No antigo ranking feminino, as oito melhores seleções do mundo eram, pela ordem: China, Estados Unidos, Sérvia, Brasil, Rússia, Holanda, Japão e Itália. No ranking atualizado com os novos critérios, a sequência tem China, Estados Unidos, Brasil, Itália, Turquia, Sérvia, Japão e Rússia. A principal diferença entre as duas listas é a posição da Sérvia. As atuais campeãs do mundo caíram da terceira para a sexta colocação. A explicação disso é justamente a forma como o novo ranking é organizado. Como em boa parte da temporada passada a seleção europeia foi representada por um time alternativo e perdeu jogos importantes contra rivais diretos (como o Brasil, por exemplo), a nova lista foi desfavorável para a Sérvia. Por outro lado, a Turquia deu um salto e passou da 12ª posição no ranking antigo para a 5ª no atual.

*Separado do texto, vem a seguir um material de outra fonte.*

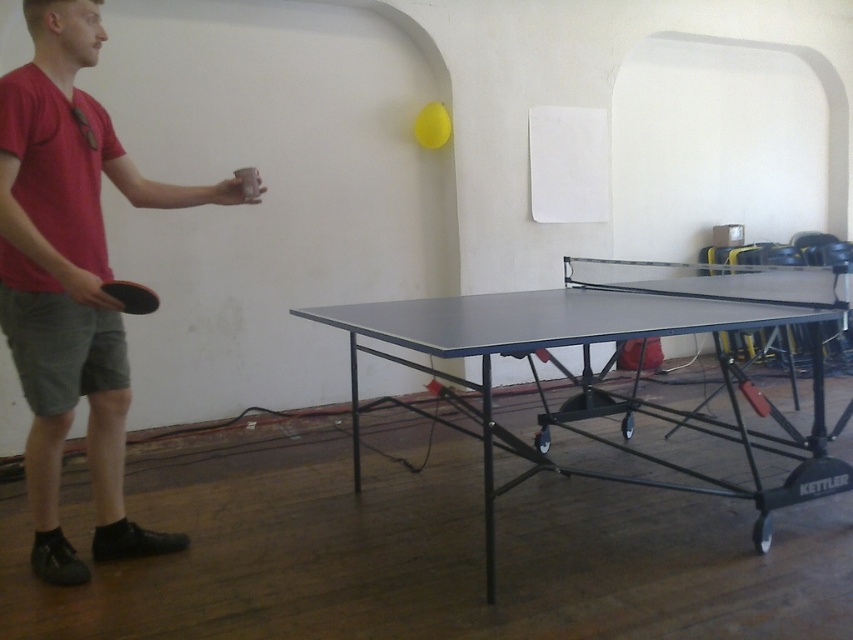
Is point (148, 547) positioned before point (723, 326)?

No, it is behind (723, 326).

How much distance is there between matte red ping pong paddle at left and matte black ping pong table at center?

matte red ping pong paddle at left and matte black ping pong table at center are 4.16 feet apart.

Does point (39, 545) come behind point (677, 486)?

No, (39, 545) is closer to viewer.

Where is `matte red ping pong paddle at left`? The width and height of the screenshot is (853, 640). matte red ping pong paddle at left is located at coordinates (71, 278).

Can you confirm if matte red ping pong paddle at left is taller than black rubber paddle at left?

Yes, matte red ping pong paddle at left is taller than black rubber paddle at left.

Does matte red ping pong paddle at left appear over black rubber paddle at left?

Yes.

Where is `matte red ping pong paddle at left`? matte red ping pong paddle at left is located at coordinates (71, 278).

Between matte black ping pong table at center and black rubber paddle at left, which one appears on the right side from the viewer's perspective?

Positioned to the right is matte black ping pong table at center.

Which is more to the left, matte black ping pong table at center or black rubber paddle at left?

black rubber paddle at left

Between point (807, 304) and point (136, 304), which one is positioned behind?

The point (807, 304) is more distant.

Image resolution: width=853 pixels, height=640 pixels. I want to click on matte black ping pong table at center, so click(602, 340).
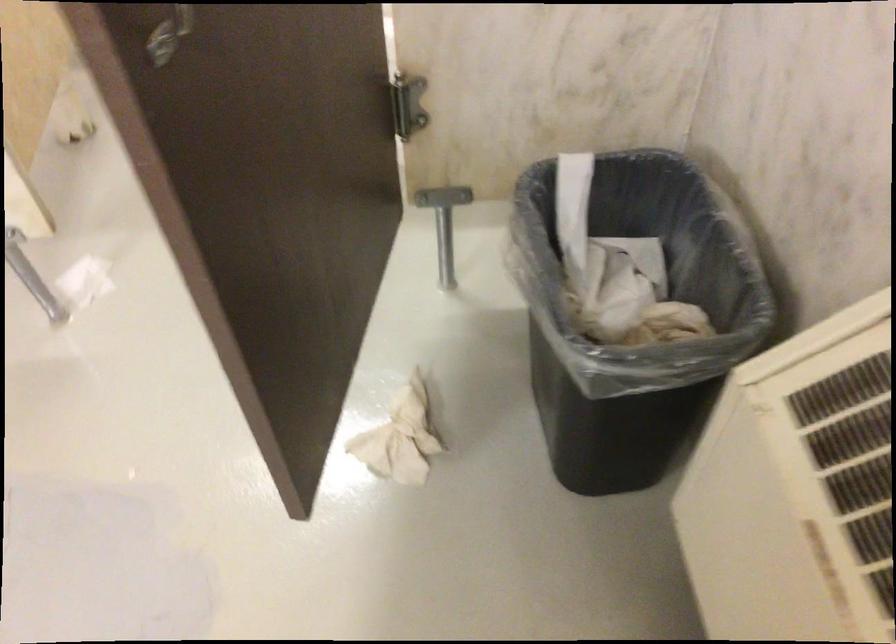
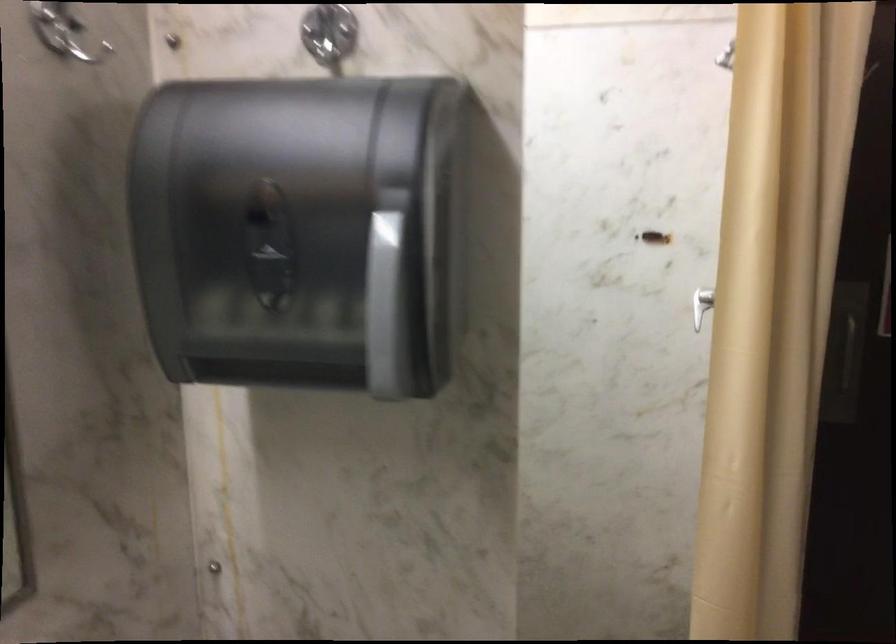
The first image is from the beginning of the video and the second image is from the end. How did the camera likely rotate when shooting the video?

The camera's rotation is toward left-down.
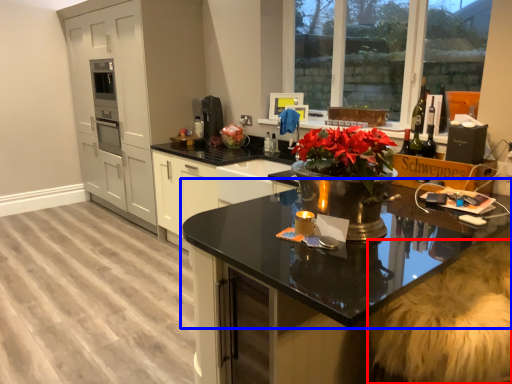
Question: Which object is further to the camera taking this photo, swivel chair (highlighted by a red box) or countertop (highlighted by a blue box)?

Choices:
 (A) swivel chair
 (B) countertop

Answer: (A)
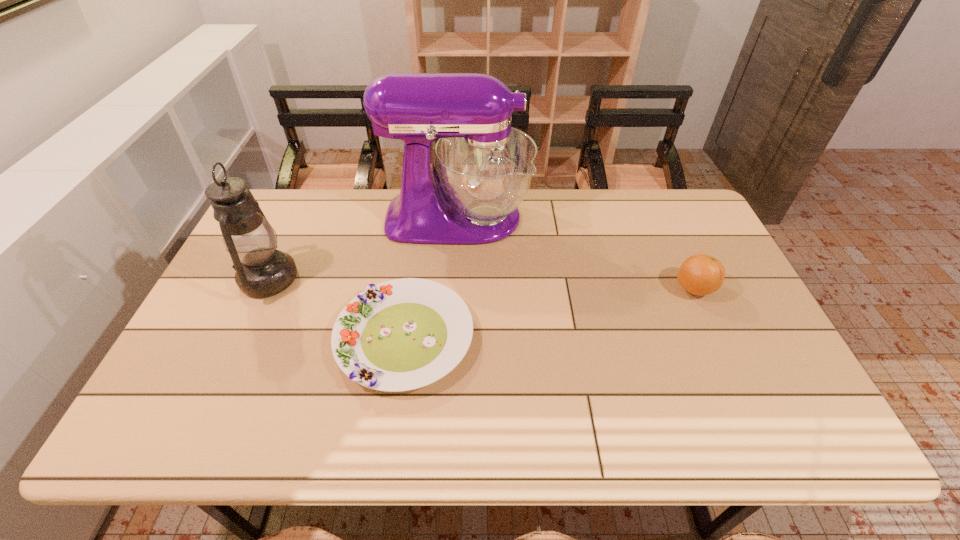
Locate an element on the screen. This screenshot has height=540, width=960. empty location between the rightmost object and the tallest object is located at coordinates (576, 253).

Identify the location of free space between the leftmost object and the farthest object. (363, 248).

You are a GUI agent. You are given a task and a screenshot of the screen. Output one action in this format:
    pyautogui.click(x=<x>, y=<y>)
    Task: Click on the free spot between the rightmost object and the oil lamp
    The height and width of the screenshot is (540, 960).
    Given the screenshot: What is the action you would take?
    pyautogui.click(x=481, y=284)

Identify the location of vacant area that lies between the second shortest object and the salad plate. (549, 313).

Where is `empty location between the shortest object and the orange`? empty location between the shortest object and the orange is located at coordinates (549, 313).

I want to click on vacant point located between the second shortest object and the shortest object, so click(549, 313).

The height and width of the screenshot is (540, 960). Find the location of `vacant area between the rightmost object and the shortest object`. vacant area between the rightmost object and the shortest object is located at coordinates (549, 313).

Identify the location of free space that is in between the salad plate and the tallest object. click(431, 278).

Where is `vacant point located between the rightmost object and the salad plate`? vacant point located between the rightmost object and the salad plate is located at coordinates (549, 313).

Locate which object ranks in proximity to the mixer. Please provide its 2D coordinates. Your answer should be formatted as a tuple, i.e. [(x, y)], where the tuple contains the x and y coordinates of a point satisfying the conditions above.

[(403, 334)]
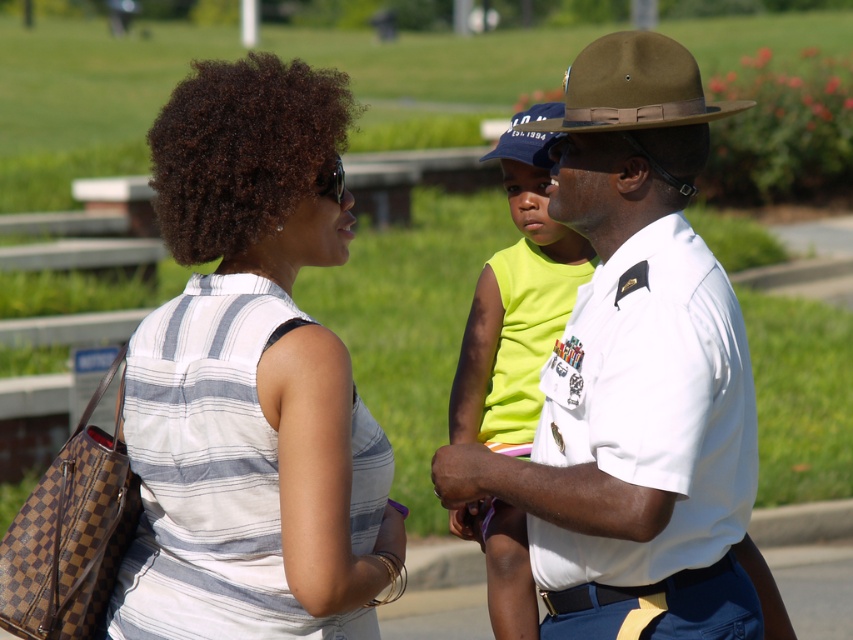
Question: Which object appears closest to the camera in this image?

Choices:
 (A) brown leather cowboy hat at upper center
 (B) neon yellow sleeveless shirt at center
 (C) white uniform at center
 (D) blue fabric baseball cap at center

Answer: (C)

Question: Which point is farther to the camera?

Choices:
 (A) brown leather cowboy hat at upper center
 (B) white striped shirt at center
 (C) blue fabric baseball cap at center

Answer: (C)

Question: Which object is closer to the camera taking this photo?

Choices:
 (A) blue fabric baseball cap at center
 (B) neon yellow sleeveless shirt at center
 (C) white striped shirt at center
 (D) brown leather cowboy hat at upper center

Answer: (C)

Question: Can you confirm if white striped shirt at center is positioned below neon yellow sleeveless shirt at center?

Choices:
 (A) yes
 (B) no

Answer: (B)

Question: From the image, what is the correct spatial relationship of white striped shirt at center in relation to white uniform at center?

Choices:
 (A) right
 (B) left

Answer: (B)

Question: Is white striped shirt at center bigger than white uniform at center?

Choices:
 (A) no
 (B) yes

Answer: (A)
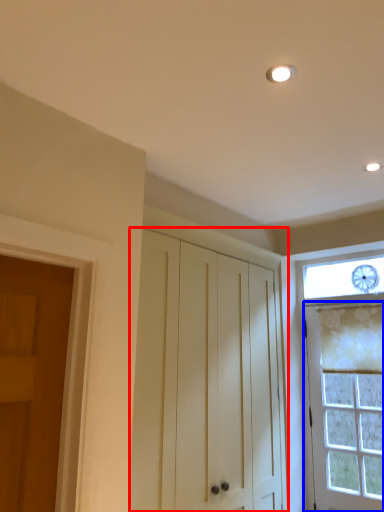
Question: Which of the following is the closest to the observer, cabinetry (highlighted by a red box) or door (highlighted by a blue box)?

Choices:
 (A) cabinetry
 (B) door

Answer: (A)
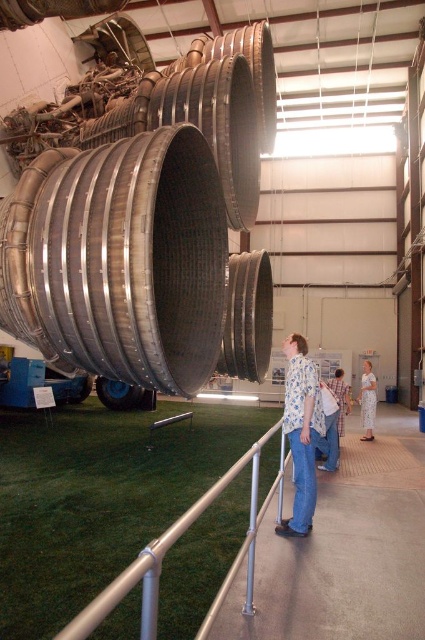
You are standing in the museum and want to take a photo of the rocket engine. You notice the silver metallic rail at center and the white floral dress at center. Which object is closer to the rocket engine?

The silver metallic rail at center is closer to the rocket engine because it is positioned on the left side of the white floral dress at center, which is farther away.

You are a visitor at the museum and want to take a photo of the rocket engine. The silver metallic rail at center is blocking your view. Can you move the rail to get a better shot?

No, you cannot move the silver metallic rail at center because it is part of the exhibit setup and likely fixed in place to ensure safety and preserve the display.

You are a visitor at the museum and want to take a photo of the rocket engine. You are standing behind the silver metallic rail at center. If your camera has a maximum focus range of 35 inches, will you be able to capture the rocket engine clearly?

The silver metallic rail at center is 34.33 inches away from the camera. Since your camera can focus up to 35 inches, you are within range and should be able to capture the rocket engine clearly.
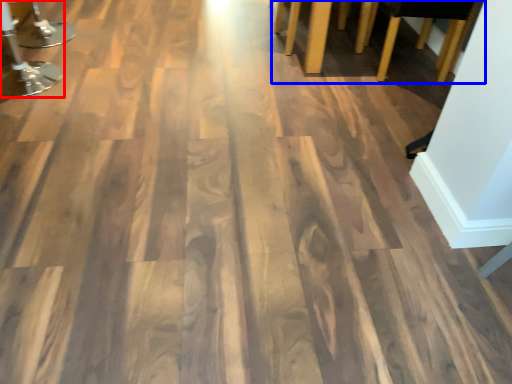
Question: Which of the following is the closest to the observer, furniture (highlighted by a red box) or furniture (highlighted by a blue box)?

Choices:
 (A) furniture
 (B) furniture

Answer: (A)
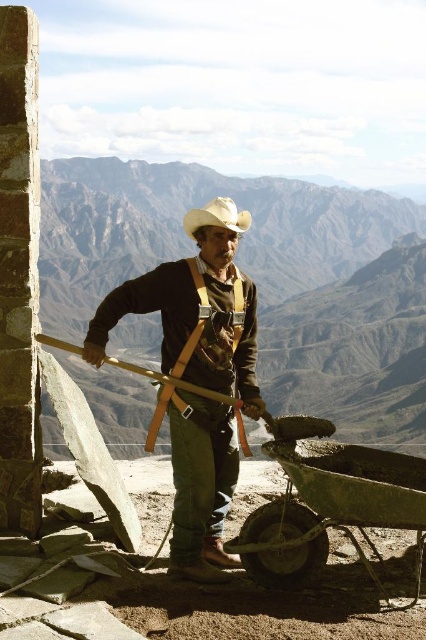
In the scene shown: You are a drone operator trying to capture the man working in the mountainous landscape. You need to fly your drone from point A to point B. Point A is at coordinates point [301,502] and point B is at coordinates point [221,220]. Which point should you start your drone from to ensure it is closer to the camera for a better shot?

You should start the drone from point [221,220] because it is closer to the camera than point [301,502].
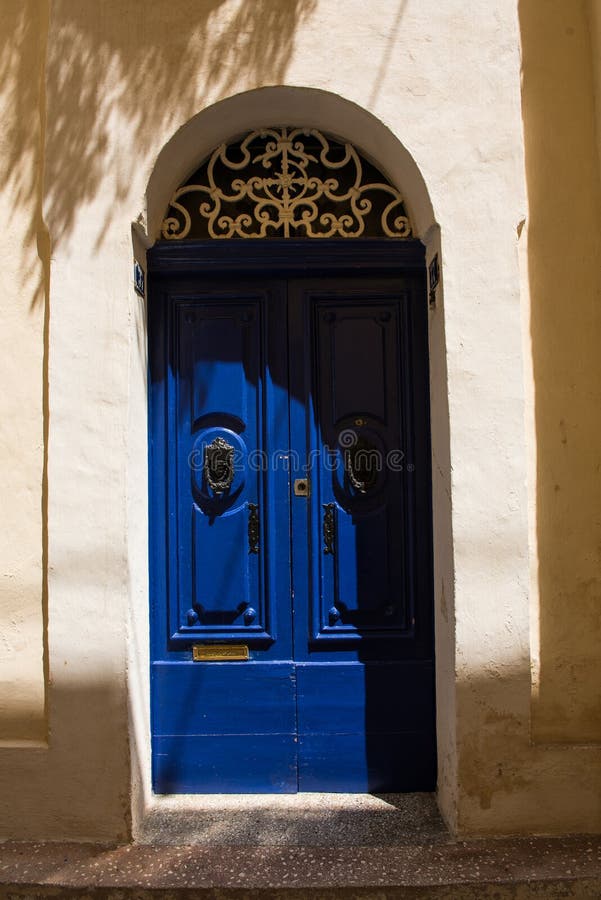
You are a GUI agent. You are given a task and a screenshot of the screen. Output one action in this format:
    pyautogui.click(x=<x>, y=<y>)
    Task: Click on the door handle
    The image size is (601, 900).
    Given the screenshot: What is the action you would take?
    pyautogui.click(x=357, y=482), pyautogui.click(x=221, y=486)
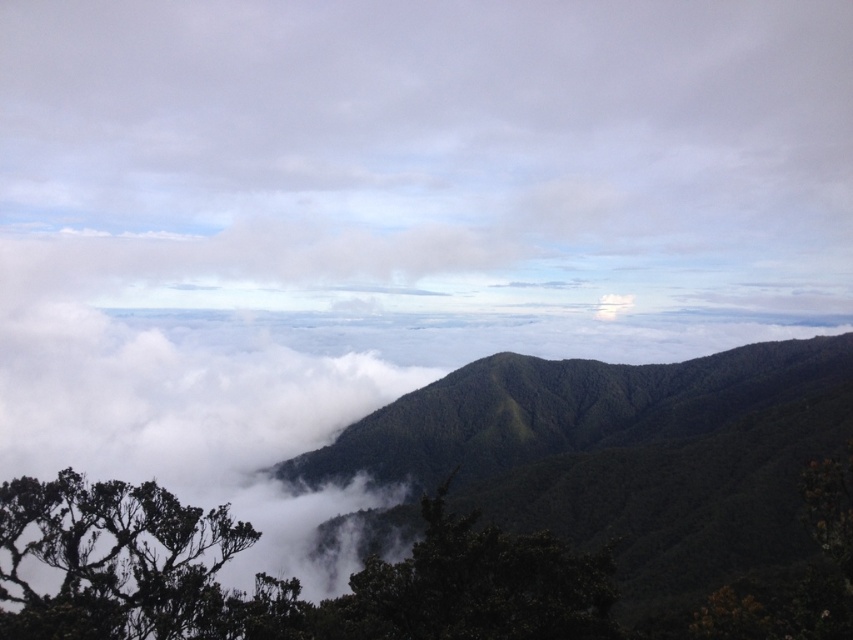
You are a hiker trying to navigate through the mountainous landscape. You have two points marked on your map at coordinates point (524,364) and point (415,563). Which point is closer to the clouds in the background?

Point (524,364) is behind point (415,563), so it is closer to the clouds in the background.

You are a hiker planning to take a photo of the green textured mountain at center and the dark green leafy tree at lower left. Which object should you stand closer to in order to capture both in the same frame?

You should stand closer to the dark green leafy tree at lower left because the green textured mountain at center is much taller, so moving closer to the shorter object helps balance their sizes in the photo.

You are an aerial photographer planning to capture the dark green leafy tree at lower left in the center of your photo. Given its current position at point 0.878, 0.137, how much should you move your camera to the left or right to center it?

To center the dark green leafy tree at lower left, you need to move the camera to the left by approximately 0.878 units horizontally and down by 0.137 units vertically, as its current coordinates are at (115,561).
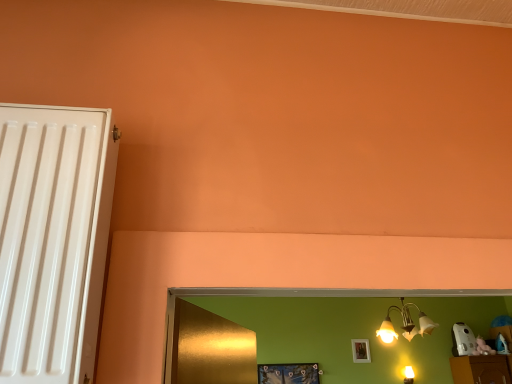
This screenshot has width=512, height=384. What do you see at coordinates (288, 373) in the screenshot?
I see `metallic blue picture frame at lower center, which is the second picture frame in back-to-front order` at bounding box center [288, 373].

Measure the distance between white matte picture frame at upper center, which appears as the 1th picture frame when viewed from the right, and camera.

white matte picture frame at upper center, which appears as the 1th picture frame when viewed from the right, is 2.46 meters from camera.

You are a GUI agent. You are given a task and a screenshot of the screen. Output one action in this format:
    pyautogui.click(x=<x>, y=<y>)
    Task: Click on the metallic blue picture frame at lower center, acting as the 2th picture frame starting from the right
    The height and width of the screenshot is (384, 512).
    Given the screenshot: What is the action you would take?
    point(288,373)

Is metallic gold chandelier at upper right wider or thinner than metallic blue picture frame at lower center, acting as the 2th picture frame starting from the right?

Clearly, metallic gold chandelier at upper right has more width compared to metallic blue picture frame at lower center, acting as the 2th picture frame starting from the right.

From the picture: Which is closer, (430, 319) or (263, 369)?

The point (263, 369) is in front.

Can you confirm if metallic gold chandelier at upper right is positioned to the left of metallic blue picture frame at lower center, the 1th picture frame in the front-to-back sequence?

Incorrect, metallic gold chandelier at upper right is not on the left side of metallic blue picture frame at lower center, the 1th picture frame in the front-to-back sequence.

Does metallic gold chandelier at upper right lie in front of metallic blue picture frame at lower center, the 1th picture frame in the front-to-back sequence?

Yes, metallic gold chandelier at upper right is closer to the viewer.

Is metallic gold chandelier at upper right looking in the opposite direction of white matte picture frame at upper center, acting as the 2th picture frame starting from the left?

Correct, metallic gold chandelier at upper right is looking away from white matte picture frame at upper center, acting as the 2th picture frame starting from the left.

Is metallic gold chandelier at upper right in front of or behind white matte picture frame at upper center, acting as the 2th picture frame starting from the left, in the image?

metallic gold chandelier at upper right is positioned closer to the viewer than white matte picture frame at upper center, acting as the 2th picture frame starting from the left.

Who is taller, metallic gold chandelier at upper right or white matte picture frame at upper center, which is the first picture frame in back-to-front order?

Standing taller between the two is metallic gold chandelier at upper right.

Which point is more distant from viewer, (352, 340) or (384, 322)?

Positioned behind is point (384, 322).

From the image's perspective, would you say white matte picture frame at upper center, which appears as the 1th picture frame when viewed from the right, is shown under metallic gold chandelier at upper right?

Yes, from the image's perspective, white matte picture frame at upper center, which appears as the 1th picture frame when viewed from the right, is beneath metallic gold chandelier at upper right.

Is white matte picture frame at upper center, which appears as the 1th picture frame when viewed from the right, facing towards metallic gold chandelier at upper right?

Yes, white matte picture frame at upper center, which appears as the 1th picture frame when viewed from the right, is facing metallic gold chandelier at upper right.

Where is `lamp above the white matte picture frame at upper center, which appears as the 1th picture frame when viewed from the right (from a real-world perspective)`? The image size is (512, 384). lamp above the white matte picture frame at upper center, which appears as the 1th picture frame when viewed from the right (from a real-world perspective) is located at coordinates (405, 324).

Can we say white matte picture frame at upper center, arranged as the 2th picture frame when viewed from the front, lies outside metallic blue picture frame at lower center, acting as the 2th picture frame starting from the right?

Yes, white matte picture frame at upper center, arranged as the 2th picture frame when viewed from the front, is located beyond the bounds of metallic blue picture frame at lower center, acting as the 2th picture frame starting from the right.

Considering the relative sizes of white matte picture frame at upper center, which appears as the 1th picture frame when viewed from the right, and metallic blue picture frame at lower center, the first picture frame when ordered from left to right, in the image provided, is white matte picture frame at upper center, which appears as the 1th picture frame when viewed from the right, taller than metallic blue picture frame at lower center, the first picture frame when ordered from left to right,?

Yes, white matte picture frame at upper center, which appears as the 1th picture frame when viewed from the right, is taller than metallic blue picture frame at lower center, the first picture frame when ordered from left to right.

Who is bigger, white matte picture frame at upper center, acting as the 2th picture frame starting from the left, or metallic blue picture frame at lower center, acting as the 2th picture frame starting from the right?

metallic blue picture frame at lower center, acting as the 2th picture frame starting from the right, is bigger.

How different are the orientations of white matte picture frame at upper center, acting as the 2th picture frame starting from the left, and metallic blue picture frame at lower center, the first picture frame when ordered from left to right, in degrees?

The angular difference between white matte picture frame at upper center, acting as the 2th picture frame starting from the left, and metallic blue picture frame at lower center, the first picture frame when ordered from left to right, is 1.26 degrees.

Is metallic blue picture frame at lower center, the 1th picture frame in the front-to-back sequence, looking in the opposite direction of metallic gold chandelier at upper right?

That's not correct — metallic blue picture frame at lower center, the 1th picture frame in the front-to-back sequence, is not looking away from metallic gold chandelier at upper right.

Based on the photo, from the image's perspective, which one is positioned lower, metallic blue picture frame at lower center, acting as the 2th picture frame starting from the right, or metallic gold chandelier at upper right?

metallic blue picture frame at lower center, acting as the 2th picture frame starting from the right, from the image's perspective.

In the scene shown: From their relative heights in the image, would you say metallic blue picture frame at lower center, which is the second picture frame in back-to-front order, is taller or shorter than metallic gold chandelier at upper right?

In the image, metallic blue picture frame at lower center, which is the second picture frame in back-to-front order, appears to be shorter than metallic gold chandelier at upper right.

Is metallic blue picture frame at lower center, the first picture frame when ordered from left to right, placed right next to metallic gold chandelier at upper right?

metallic blue picture frame at lower center, the first picture frame when ordered from left to right, is not next to metallic gold chandelier at upper right, and they're not touching.

From a real-world perspective, between metallic blue picture frame at lower center, acting as the 2th picture frame starting from the right, and white matte picture frame at upper center, arranged as the 2th picture frame when viewed from the front, who is vertically lower?

From a 3D spatial view, metallic blue picture frame at lower center, acting as the 2th picture frame starting from the right, is below.

Can you confirm if metallic blue picture frame at lower center, the first picture frame when ordered from left to right, is smaller than white matte picture frame at upper center, which appears as the 1th picture frame when viewed from the right?

No, metallic blue picture frame at lower center, the first picture frame when ordered from left to right, is not smaller than white matte picture frame at upper center, which appears as the 1th picture frame when viewed from the right.

In the scene shown: Can you confirm if metallic blue picture frame at lower center, which is the second picture frame in back-to-front order, is wider than white matte picture frame at upper center, which appears as the 1th picture frame when viewed from the right?

Correct, the width of metallic blue picture frame at lower center, which is the second picture frame in back-to-front order, exceeds that of white matte picture frame at upper center, which appears as the 1th picture frame when viewed from the right.

Does metallic blue picture frame at lower center, the 1th picture frame in the front-to-back sequence, touch white matte picture frame at upper center, acting as the 2th picture frame starting from the left?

18/08/2019 amistoso de Vôlei  Brasil e Argentina

Com o novo sistema, a seleção feminina subiu uma posição no ranking – Arquivo/Gaspar Nóbrega/Inovafot

O ranking masculino que esteve em vigor até o último dia de janeiro trazia, pela ordem de classificação, Brasil, Estados Unidos, Polônia, Itália, Rússia, Argentina, Canadá e Irã nas primeiras oito colocações. A lista atualizada tem Brasil, Polônia, Estados Unidos, Rússia, Argentina, França, Itália e Irã. A principal diferença entre os rankings masculinos é a entrada da França, que subiu da 9ª para a 6ª posição.

O sistema de ranqueamento das seleções é importante porque é adotado pela FIVB como um dos critérios para a classificação em algumas competições, como os Jogos Olímpicos. O principal argumento da federação para realizar as mudanças no ranking foi torná-lo mais justo. Nesse sentido, acredito que o novo sistema, se funcionar conforme o prometido, tende a deixar os rankings mais equilibrados, de acordo com o que é visto nas principais competições internacionais. Um exemplo disso é a seleção feminina da Turquia, que vinha se destacando nas principais competições do ciclo olímpico, mas ocupava apenas a posição de número 12 na lista. O mesmo pensamento se aplica à França no masculino.

Outro fator que comprova a justiça do novo sistema é a comparação com os grupos dos Jogos de Tóquio. Nas competições masculina e feminina, das 12 seleções de cada gênero classificadas para Tóquio 2020, 10 delas (incluindo o anfitrião Japão) formam o top 10 das melhores seleções do planeta no novo sistema.